To evaluate the long-term cognitive or neuropsychiatric outcomes and potential risk factors associated with prolonged cognitive deficits or neuropsychiatric symptoms in patients with anti-N-methyl-D-aspartate receptor (anti-NMDAR) encephalitis.


In this cohort follow-up study, patients with a definitive diagnosis of anti-NMDAR encephalitis from the inpatient of West China Hospital between June 2012 and December 2017 were included and underwent a prospective cognitive and neuropsychiatric assessment every 3 months by cognitive impairment rating scale, Neuropsychiatric Inventory (NPI) and/or Montreal Cognitive Assessment.
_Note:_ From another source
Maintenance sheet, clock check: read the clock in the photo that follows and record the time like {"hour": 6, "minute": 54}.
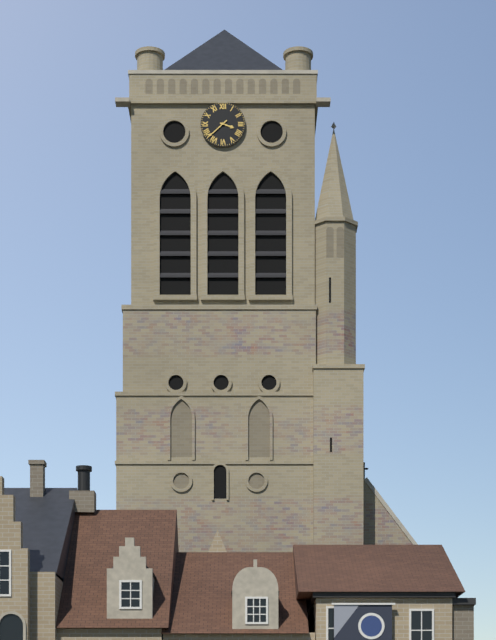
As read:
{"hour": 3, "minute": 38}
Up to 97.5% patients had severe cognitive deficits and neuropsychiatric symptoms in acute phase. Decreasing proportion of patients with prolonged cognitive deficits was observed and time dependent. At 2 years’ follow-up, 7.8% of patients with cognitive deficits were unable to complete some previous activities or return to work. The risk factors associated with persistent cognitive deficits included age of disease onset over 40 years old (HR, 1.77; 95% CI, 1.11-2.82; P = 0.01), and with clinical relapses (HR, 2.22; 95% CI, 1.21-4.09; P = 0.02). The predictors of prolonged neuropsychiatric symptoms included clinical relapses (HR, 2.79; 95% CI, 1.21-6.43; P = 0.02). Among the 12 neuropsychiatric symptoms of NPI, irritability was shown as the most prevalent and persistent.


Combined cognitive and neuropsychiatric assessment and intervention are essential elements of comprehensive care of anti-NMDAR encephalitis.